→ TASKS TO COMPLETE
A) In the Ray method chaining post, which column is the dataset grouped by before the first map_groups call?
B) Please continue the Ray method chaining post from the point where it stops.

** begin SELECTED TEXT **

Method chaining on datasets

Hi there, I am having a hard time trying to do a map / method chaining in Ray. Would like some hint on how to move forward.

Scenario: I am reading a parquet file that user data grouped by user. I call map_groups( fn_A) which works fine and returns a Dataset with pandas DataFrame as the format. Then, I groupby the resulted dataset and cal map_groups(fn_b) and it throws an exception. I am not sure why that is?

ds = ck_read_parquet_dir(s3files, columns)
grouped_ds = ds.groupby('id')
result = grouped_ds.map_groups(lambda x: ck1_compute_fs_and_extract(x, True), batch_format="pandas")
    print(f"CCAR schema 1- {result.schema()}")
    print(f"CCAR result type 1 - {result}")
    print(f"CCAR result type 1 - {result.take(3)}")
    print(f"CCAR result 1 - {type(result)}, {result.count()}")
    print(f"CCAR result default_batch_format - {result.default_batch_format()}")

result of above print statements

MapBatches(group_fn): 100%|██████████| 1/1 [00:00<00:00, 9.58it/s]
CCAR schema 1- PandasBlockSchema(names=[‘time’, ‘id’, ])
CCAR result type 1 - Dataset(num_blocks=1, num_rows=16412, schema={time: int64, id: int64)

** end SELECTED TEXT **
** begin SUPPLIED MATERIAL **

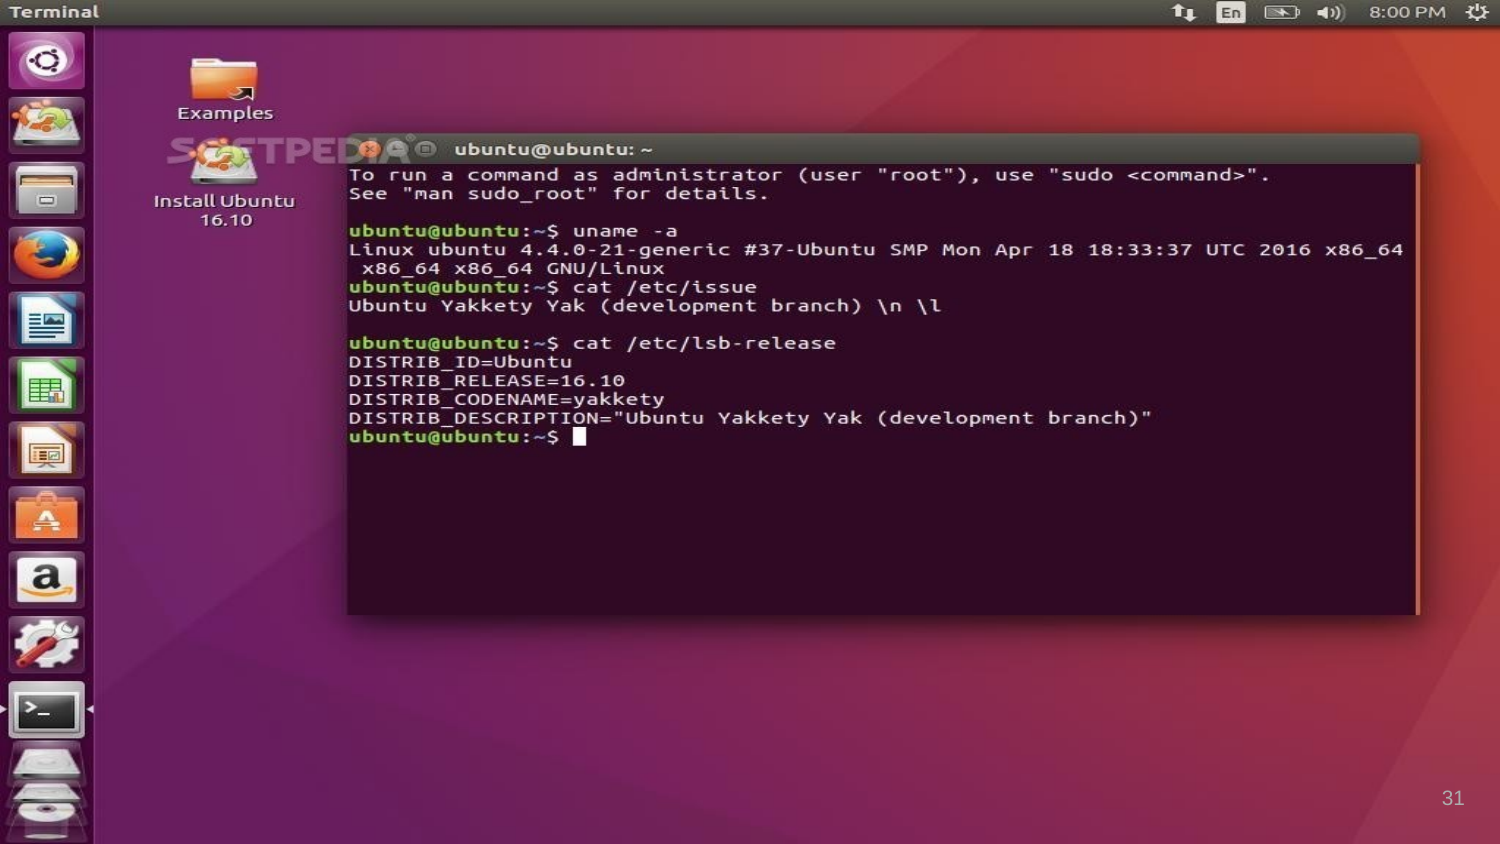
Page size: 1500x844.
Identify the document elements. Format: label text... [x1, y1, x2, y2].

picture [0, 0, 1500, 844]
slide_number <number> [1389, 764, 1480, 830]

** end SUPPLIED MATERIAL **

→ ANSWER SET
A) The 'id' column.

B)
CCAR result 1 - <class ‘’>, 16412
CCAR result default_batch_format - <class ‘pandas.core.frame.DataFrame’>

However, when I run the following, I get an error
result2 = result.groupby('id').map_groups(lambda x: do_nothing(x))

def do_nothing(df: pd.DataFrame) -> pd.DataFrame:
    print("CCAR: Do NOTHING")
    return df

Error message:
[2m[36m(_sample_block pid=916, ip=[0m return self._table[[k[0] for k in key]].sample(n_samples, ignore_index=True)160[2m[36m(_sample_block pid=916, ip=[0m

TypeError: sample() got an unexpected keyword argument ‘ignore_index’

As far as I understand result is a dataset and one should be able to group by and apply map again. My original code was simply to call like map_groups(fn_a).groupBy(‘id’).map_groups(fn_b)

Any help is highly appreciated.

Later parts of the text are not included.